本文抜粋 —
音声出力システム100は、図5に示すように、イベントが発生した状態において、閾値変更設定部33が、温湿度センサ部16の検出情報に基づいて検知領域13の周囲温度を取得して、その周囲温度に応じて閾値を変更設定している(ステップ#1、ステップ#2)。また、増幅状態変更設定部39が、温湿度センサ部16の検出情報に基づいて検知領域13の周囲温度を取得して、その周囲温度に応じて増幅部37での増幅状態を変更設定している(ステップ#3)。
【0054】
閾値変更設定部33による閾値の変更設定、及び、増幅状態変更設定部39による増幅部37での増幅状態の変更設定を行った上で、判定部34が、閾値変更設定部33にて変更設定された閾値と赤外線検出部32の検出値とを比較して人の存否を判定している(ステップ#4)。赤外線検出部32の検出値が閾値よりも大きくなり、判定部34にて検知領域13に人が存在すると判定した場合に、音声出力システム100は、サーバ側制御部41及び装置側制御部19等の制御部によって、音声出力制御を行う(ステップ#4のYesの場合、ステップ#5)。
【0055】
それに対して、判定部34にて検知領域13に人が存在しないと判定した場合に、音声出力システム100は、音声出力制御の実行を禁止している(ステップ#4のNoの場合、ステップ#6)。
【0056】
このように、音声出力システム100は、イベントが発生した場合に、検知領域13に人が存在することを判定部34にて確認した上で、サーバ側制御部41及び装置側制御部19等の制御部によって、そのイベント内容に対応する音声データを出力する音声出力制御を実行可能である。
【0057】
しかしながら、イベント内容については、各種のものがあり、検知領域13に人が存在するか否かにかかわらず、音声出力部18にて音声出力すべきイベント内容も含まれている。よって、全てのイベント内容について、一律に、検知領域13に人が存在することを確認した上で音声出力する必要はなく、かえって不都合を生じる場合もある。
【0058】
そこで、イベント内容によって、検知領域13に人が存在することを確認した上で音声出力すべきものと、検知領域13に人が存在するか否かにかかわらず音声出力すべきものとに区分けするように、予め設定されている。例えば、防災情報や気象警報等、利用者に早く伝達するべき緊急性の高いものは、検知領域13に人が存在するか否かにかかわらず音声出力すべきものとして区分け設定し、天気予報等、利用者に伝達するべき緊急性の低いものは、検知領域13に人が存在することを確認した上で音声出力すべきものとして区分け設定しておくことができる。

作業内容 — 音声出力システムに関する本文を、最後の文のあとから書き継ぐこと。

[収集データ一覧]
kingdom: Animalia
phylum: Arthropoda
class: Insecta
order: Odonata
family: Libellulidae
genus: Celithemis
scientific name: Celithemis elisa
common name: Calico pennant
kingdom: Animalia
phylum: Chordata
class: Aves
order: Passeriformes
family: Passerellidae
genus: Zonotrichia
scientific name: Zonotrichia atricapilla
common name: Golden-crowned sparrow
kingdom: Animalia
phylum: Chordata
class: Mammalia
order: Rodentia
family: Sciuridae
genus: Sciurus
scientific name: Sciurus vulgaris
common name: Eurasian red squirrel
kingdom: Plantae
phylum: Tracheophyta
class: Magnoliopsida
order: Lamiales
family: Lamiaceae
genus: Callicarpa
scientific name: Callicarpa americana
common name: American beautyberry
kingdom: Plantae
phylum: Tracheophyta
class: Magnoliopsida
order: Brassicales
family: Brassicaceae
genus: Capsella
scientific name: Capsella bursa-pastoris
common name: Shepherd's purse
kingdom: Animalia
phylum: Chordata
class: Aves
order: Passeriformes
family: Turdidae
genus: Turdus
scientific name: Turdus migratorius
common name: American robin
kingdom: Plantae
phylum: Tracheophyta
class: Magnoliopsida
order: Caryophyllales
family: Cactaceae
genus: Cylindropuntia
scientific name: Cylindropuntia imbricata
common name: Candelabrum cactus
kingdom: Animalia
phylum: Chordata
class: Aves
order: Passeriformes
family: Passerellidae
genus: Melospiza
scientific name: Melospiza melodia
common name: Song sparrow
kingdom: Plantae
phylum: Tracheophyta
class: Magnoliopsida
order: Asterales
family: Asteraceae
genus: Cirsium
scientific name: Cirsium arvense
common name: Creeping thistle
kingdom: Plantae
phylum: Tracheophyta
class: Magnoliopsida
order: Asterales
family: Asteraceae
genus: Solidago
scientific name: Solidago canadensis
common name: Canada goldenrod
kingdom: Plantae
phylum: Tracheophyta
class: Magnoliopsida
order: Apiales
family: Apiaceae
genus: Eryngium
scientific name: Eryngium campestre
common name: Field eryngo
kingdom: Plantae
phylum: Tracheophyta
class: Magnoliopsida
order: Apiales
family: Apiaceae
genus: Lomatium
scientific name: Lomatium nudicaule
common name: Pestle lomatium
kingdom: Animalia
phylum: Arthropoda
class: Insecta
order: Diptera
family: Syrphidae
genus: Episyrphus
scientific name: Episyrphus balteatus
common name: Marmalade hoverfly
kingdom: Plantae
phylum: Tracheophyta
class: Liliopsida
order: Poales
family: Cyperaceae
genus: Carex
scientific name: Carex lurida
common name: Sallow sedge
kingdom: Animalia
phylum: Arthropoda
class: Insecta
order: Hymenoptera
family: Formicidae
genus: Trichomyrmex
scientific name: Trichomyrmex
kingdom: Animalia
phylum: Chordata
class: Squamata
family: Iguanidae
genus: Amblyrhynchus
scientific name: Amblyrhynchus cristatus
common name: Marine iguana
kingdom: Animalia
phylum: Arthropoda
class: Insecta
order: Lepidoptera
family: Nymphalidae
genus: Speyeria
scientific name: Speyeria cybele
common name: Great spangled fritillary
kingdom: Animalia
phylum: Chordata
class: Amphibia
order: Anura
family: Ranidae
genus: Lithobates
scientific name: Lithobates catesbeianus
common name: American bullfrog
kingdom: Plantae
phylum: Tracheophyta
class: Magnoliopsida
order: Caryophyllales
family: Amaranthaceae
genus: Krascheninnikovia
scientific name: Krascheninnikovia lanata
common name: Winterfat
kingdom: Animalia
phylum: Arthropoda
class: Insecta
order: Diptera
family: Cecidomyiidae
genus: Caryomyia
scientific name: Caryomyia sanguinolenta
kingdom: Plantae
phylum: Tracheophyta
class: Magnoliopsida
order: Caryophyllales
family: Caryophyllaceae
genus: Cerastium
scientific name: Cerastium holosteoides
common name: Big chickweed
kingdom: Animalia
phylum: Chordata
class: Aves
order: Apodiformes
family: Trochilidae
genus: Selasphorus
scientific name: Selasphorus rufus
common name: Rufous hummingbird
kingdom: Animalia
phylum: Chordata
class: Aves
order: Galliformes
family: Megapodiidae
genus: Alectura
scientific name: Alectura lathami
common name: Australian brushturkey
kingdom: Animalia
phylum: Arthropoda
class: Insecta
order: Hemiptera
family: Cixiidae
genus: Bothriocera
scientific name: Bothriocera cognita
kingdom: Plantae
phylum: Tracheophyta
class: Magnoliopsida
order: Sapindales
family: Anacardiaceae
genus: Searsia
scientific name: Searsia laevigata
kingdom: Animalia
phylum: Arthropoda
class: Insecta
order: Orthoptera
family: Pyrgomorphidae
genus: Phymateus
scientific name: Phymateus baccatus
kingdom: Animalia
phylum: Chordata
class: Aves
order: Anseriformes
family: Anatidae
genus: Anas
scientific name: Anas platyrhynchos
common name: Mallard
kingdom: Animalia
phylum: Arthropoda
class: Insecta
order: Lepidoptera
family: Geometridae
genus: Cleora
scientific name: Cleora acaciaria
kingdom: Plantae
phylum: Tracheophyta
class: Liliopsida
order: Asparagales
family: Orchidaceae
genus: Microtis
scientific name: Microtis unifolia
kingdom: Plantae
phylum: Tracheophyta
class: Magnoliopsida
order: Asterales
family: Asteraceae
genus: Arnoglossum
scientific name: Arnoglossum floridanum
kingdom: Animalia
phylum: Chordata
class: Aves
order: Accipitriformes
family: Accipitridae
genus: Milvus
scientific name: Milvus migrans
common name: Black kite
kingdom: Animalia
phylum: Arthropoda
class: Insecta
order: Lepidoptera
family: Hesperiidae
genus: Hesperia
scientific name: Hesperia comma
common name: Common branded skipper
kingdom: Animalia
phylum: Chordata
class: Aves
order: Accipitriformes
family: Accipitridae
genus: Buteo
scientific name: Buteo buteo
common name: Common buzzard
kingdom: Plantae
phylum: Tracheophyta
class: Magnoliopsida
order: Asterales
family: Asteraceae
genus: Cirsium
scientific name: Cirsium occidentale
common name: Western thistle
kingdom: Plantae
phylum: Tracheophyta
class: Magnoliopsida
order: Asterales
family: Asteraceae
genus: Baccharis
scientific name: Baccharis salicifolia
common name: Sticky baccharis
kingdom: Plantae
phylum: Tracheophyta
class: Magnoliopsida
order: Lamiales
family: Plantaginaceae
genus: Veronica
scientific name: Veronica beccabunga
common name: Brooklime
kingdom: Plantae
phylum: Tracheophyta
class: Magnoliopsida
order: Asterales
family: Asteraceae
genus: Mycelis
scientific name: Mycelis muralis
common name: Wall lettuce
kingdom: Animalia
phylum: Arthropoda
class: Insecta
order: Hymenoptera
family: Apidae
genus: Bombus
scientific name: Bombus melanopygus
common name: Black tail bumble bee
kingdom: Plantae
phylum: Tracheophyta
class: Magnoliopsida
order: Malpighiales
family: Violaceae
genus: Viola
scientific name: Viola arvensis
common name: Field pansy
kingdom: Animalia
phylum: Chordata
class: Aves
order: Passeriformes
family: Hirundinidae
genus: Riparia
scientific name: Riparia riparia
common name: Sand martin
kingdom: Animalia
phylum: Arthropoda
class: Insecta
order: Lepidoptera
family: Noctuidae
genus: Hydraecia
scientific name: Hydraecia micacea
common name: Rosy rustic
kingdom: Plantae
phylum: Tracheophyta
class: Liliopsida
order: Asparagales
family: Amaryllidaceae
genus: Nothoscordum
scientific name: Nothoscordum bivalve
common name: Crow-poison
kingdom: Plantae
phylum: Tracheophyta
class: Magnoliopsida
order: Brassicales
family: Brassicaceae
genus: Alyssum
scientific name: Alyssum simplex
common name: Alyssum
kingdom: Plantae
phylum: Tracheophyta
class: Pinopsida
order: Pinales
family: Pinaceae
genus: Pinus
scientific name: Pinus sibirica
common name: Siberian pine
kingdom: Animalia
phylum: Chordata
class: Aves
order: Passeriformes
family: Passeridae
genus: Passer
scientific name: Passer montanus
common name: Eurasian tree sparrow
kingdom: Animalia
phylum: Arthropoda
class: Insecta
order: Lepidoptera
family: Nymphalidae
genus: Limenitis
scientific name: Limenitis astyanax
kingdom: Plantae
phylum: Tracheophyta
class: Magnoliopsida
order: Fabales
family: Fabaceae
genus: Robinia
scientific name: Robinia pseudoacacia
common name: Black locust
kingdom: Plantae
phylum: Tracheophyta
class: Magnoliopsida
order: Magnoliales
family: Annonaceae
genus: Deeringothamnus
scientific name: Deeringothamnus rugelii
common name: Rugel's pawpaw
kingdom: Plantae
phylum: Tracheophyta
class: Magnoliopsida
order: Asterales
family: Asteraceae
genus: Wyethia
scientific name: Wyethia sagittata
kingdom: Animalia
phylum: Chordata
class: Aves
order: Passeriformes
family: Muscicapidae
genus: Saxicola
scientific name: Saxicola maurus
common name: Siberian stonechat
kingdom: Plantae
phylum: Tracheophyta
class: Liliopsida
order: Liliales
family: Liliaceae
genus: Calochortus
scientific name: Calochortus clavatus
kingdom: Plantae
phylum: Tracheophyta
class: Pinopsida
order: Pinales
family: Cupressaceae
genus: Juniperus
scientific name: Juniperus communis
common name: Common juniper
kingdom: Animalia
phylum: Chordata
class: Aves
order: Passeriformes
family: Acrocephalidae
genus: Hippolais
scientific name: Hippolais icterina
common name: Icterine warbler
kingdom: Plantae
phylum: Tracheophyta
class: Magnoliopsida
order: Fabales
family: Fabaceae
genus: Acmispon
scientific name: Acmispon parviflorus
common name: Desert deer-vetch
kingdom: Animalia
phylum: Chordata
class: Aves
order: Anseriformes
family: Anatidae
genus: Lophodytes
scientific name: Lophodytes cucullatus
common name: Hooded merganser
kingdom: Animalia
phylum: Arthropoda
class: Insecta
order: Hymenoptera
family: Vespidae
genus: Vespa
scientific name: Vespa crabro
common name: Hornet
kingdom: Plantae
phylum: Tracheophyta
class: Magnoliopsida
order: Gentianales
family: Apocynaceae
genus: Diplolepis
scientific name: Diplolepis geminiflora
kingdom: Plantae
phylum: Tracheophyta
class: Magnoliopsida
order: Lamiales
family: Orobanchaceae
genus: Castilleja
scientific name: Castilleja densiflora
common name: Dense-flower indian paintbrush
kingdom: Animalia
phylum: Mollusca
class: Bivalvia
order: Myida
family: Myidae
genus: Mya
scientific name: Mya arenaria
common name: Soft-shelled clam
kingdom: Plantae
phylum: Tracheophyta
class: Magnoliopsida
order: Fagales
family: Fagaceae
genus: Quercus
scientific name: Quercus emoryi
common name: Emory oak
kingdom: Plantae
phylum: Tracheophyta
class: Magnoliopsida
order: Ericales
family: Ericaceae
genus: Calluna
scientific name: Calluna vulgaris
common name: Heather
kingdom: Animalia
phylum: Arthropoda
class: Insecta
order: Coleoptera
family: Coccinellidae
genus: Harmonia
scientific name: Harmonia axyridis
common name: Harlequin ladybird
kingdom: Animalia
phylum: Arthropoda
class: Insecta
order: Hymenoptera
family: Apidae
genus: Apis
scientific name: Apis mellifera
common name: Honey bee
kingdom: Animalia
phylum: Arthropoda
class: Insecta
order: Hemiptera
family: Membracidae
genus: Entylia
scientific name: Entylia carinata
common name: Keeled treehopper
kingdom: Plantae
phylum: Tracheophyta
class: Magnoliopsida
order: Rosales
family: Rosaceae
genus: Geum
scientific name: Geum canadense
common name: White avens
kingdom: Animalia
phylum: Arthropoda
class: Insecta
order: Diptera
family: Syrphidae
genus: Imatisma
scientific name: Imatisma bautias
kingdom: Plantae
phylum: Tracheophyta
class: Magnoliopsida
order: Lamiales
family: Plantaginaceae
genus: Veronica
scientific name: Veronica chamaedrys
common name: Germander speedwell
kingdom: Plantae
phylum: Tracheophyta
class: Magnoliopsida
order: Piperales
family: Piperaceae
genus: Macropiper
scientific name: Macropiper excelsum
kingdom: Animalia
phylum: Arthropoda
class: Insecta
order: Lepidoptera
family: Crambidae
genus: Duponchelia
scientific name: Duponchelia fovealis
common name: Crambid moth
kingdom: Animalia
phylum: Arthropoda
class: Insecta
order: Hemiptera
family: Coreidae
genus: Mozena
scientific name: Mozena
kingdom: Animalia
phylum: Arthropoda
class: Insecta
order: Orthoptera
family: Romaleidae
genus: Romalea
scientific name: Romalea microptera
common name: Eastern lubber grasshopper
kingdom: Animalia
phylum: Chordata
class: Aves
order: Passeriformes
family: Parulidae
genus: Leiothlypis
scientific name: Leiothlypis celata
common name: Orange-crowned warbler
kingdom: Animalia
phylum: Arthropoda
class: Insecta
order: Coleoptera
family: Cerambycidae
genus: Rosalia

作業結果 —
【0059】
〔別実施形態〕
本発明の他の実施形態について説明する。尚、以下に説明する各実施形態の構成は、夫々単独で適用することに限らず、他の実施形態の構成と組み合わせて適用することも可能である。
【0060】
(1)上記実施形態では、図5に示すように、閾値変更設定部33による閾値の変更設定、及び、増幅状態変更設定部39による増幅部37での増幅状態の変更設定を行うタイミングを、イベントが発生したタイミングとしているが、例えば、人感検知部15にて検知領域13に人の存否を検知する動作を行う手前のタイミングとしたり、また、温湿度センサ部16の検出情報に基づいて、検知領域13の周囲温度が変化したことを検知したタイミングとすることもでき、どのようなタイミングとするかは適宜変更が可能である。
【0061】
(2)上記実施形態では、閾値変更設定部33及び増幅状態変更設定部39を装置側制御部19に備えているが、例えば、サーバ側制御部41に備えることもでき、警報装置1とは別の装置に備えることもできる。
【0062】
(3)上記実施形態では、閾値変更設定部33が、検知領域13の周囲温度を複数の範囲に分けて、同一範囲の周囲温度であれば同一の閾値となるように、複数段階(例えば、3段階)で検知領域13の周囲温度に応じて閾値を変更設定しているが、検知領域13の周囲温度との関係で、閾値をどのように変更設定するかは適宜変更することができる。例えば、検知領域13の周囲温度が高くなればなるほど、閾値を小さくする相対関係を用いることもできる。
【0063】
(4)上記実施形態では、増幅状態変更設定部39が、検知領域13の周囲温度を複数の範囲に分けて、同一範囲の周囲温度であれば同一の増幅率となるように、複数段階(例えば、3段階)で検知領域13の周囲温度に応じて増幅部37の増幅状態を変更設定しているが、検知領域13の周囲温度との関係で、増幅部37の増幅状態をどのように変更設定するかは適宜変更することができる。例えば、検知領域13の周囲温度が高くなればなるほど、増幅部37の増幅を大きくする相対関係を用いることもできる。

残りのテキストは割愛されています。